For the Turkish side, the negotiation process, which began to defend partnership rights, continued with autonomous governance, cantonal arrangements and developed over time on the wrongs of the Greek side -- first a stance closer to a federal, then closer to a confederation, and now a two-state solution position. The main issue of disagreement in Greek and Turkish Cypriot positions has always been the ownership of sovereignty issue right from the very beginning. While the Turkish Cypriots evolved from a position of “equality in sovereignty” to “sovereign partnership” and even “equal two states,” Greeks consolidated a position based on an obsession as manifested in the latest remarks of Archbishop Chrysostomos that “majority and minority cannot be equal; Turks should settle for minority rights.” This position consolidated so much in time that because of this rigidity, it handicapped the capability of a compromise settlement by any Greek Cypriot leader. In fact, this is a summary of the 2017 Crans-Montana process and what has happened since.

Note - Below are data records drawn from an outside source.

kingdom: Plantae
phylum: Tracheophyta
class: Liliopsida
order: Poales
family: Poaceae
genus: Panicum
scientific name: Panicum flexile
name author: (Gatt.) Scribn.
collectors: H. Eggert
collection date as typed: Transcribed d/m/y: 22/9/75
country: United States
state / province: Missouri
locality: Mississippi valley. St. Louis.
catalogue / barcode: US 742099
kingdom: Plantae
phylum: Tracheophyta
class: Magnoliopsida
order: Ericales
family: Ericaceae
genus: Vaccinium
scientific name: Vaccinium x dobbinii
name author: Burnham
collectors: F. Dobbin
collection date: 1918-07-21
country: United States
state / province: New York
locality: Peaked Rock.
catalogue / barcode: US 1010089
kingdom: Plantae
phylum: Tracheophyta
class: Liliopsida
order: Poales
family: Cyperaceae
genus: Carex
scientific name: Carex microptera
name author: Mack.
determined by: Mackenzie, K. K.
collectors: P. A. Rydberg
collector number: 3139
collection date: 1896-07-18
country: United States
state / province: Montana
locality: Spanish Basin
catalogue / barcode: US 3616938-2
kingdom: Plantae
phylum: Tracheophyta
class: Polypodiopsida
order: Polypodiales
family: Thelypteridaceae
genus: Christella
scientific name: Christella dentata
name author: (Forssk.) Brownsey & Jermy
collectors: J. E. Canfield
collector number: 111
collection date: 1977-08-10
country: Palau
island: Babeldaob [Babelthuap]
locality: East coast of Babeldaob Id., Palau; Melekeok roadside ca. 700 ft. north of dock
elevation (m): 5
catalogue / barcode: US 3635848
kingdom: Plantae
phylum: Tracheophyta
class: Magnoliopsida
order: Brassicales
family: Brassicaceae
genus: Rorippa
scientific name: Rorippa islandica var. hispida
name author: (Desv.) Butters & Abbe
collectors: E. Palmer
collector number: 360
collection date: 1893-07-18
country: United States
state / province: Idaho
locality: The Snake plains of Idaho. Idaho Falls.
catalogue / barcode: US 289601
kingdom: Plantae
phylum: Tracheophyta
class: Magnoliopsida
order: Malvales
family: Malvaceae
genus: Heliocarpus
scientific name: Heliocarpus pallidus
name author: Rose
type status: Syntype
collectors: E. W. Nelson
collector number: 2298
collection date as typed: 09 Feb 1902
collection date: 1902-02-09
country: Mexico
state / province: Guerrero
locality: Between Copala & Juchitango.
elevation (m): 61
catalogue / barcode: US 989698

Even the propaganda of “the solution will start a period of cooperation and common prosperity not only for the parties on the island, Turkey and Greece but also for the whole Mediterranean” frequently voiced by both Western think tanks and mediators have not changed the positions of the parties. The unilateral Greek hydrocarbon adventures have been responded to on the ground by the Turkish Cypriots and Turkey, and the involvement of France and the EU exacerbated the current intractable situation. With Germany’s involvement, the situation improved from the “considering sanctions” stage to a “positive agenda” climate in Turkey-EU relations has, in a sense, initiated an undeclared moratorium on hydrocarbon activities.
The recent New York contacts also showed once again that it is not possible to start a new Cyprus negotiation process from this day to tomorrow. Even if someone uses pressure to start the process as seen in the past, there is clearly no chance of success. Therefore, the ways of softening the positions of the two sides should be explored, and instead of insisting on the tried one, perhaps, it is necessary to prepare for an understanding with smaller and mutually beneficial cooperation steps that will carry the climate into a win-win approach with bitter concessions in the negotiations when they commence.
How great an opportunity will it be to use the hydrocarbon resources that the Turkish side has proposed many times before for the benefit of the two peoples on the island through an ad-hoc arrangement, commission, or company under the supervision and management of a U.N. agency or another trusted international institution?
Let’s not forget, it’s impossible to share something non-existent. Sharing the profit or resources is a requirement of reason. Sharing will not just make the two peoples on the island, Turkey and Greece more interdependent, but also help them achieve greater steps of development and welfare.
Let us hear Mevlana’s voice from across the ages: “Yesterday is left in the yesterday, my dear. We have to say something new today!”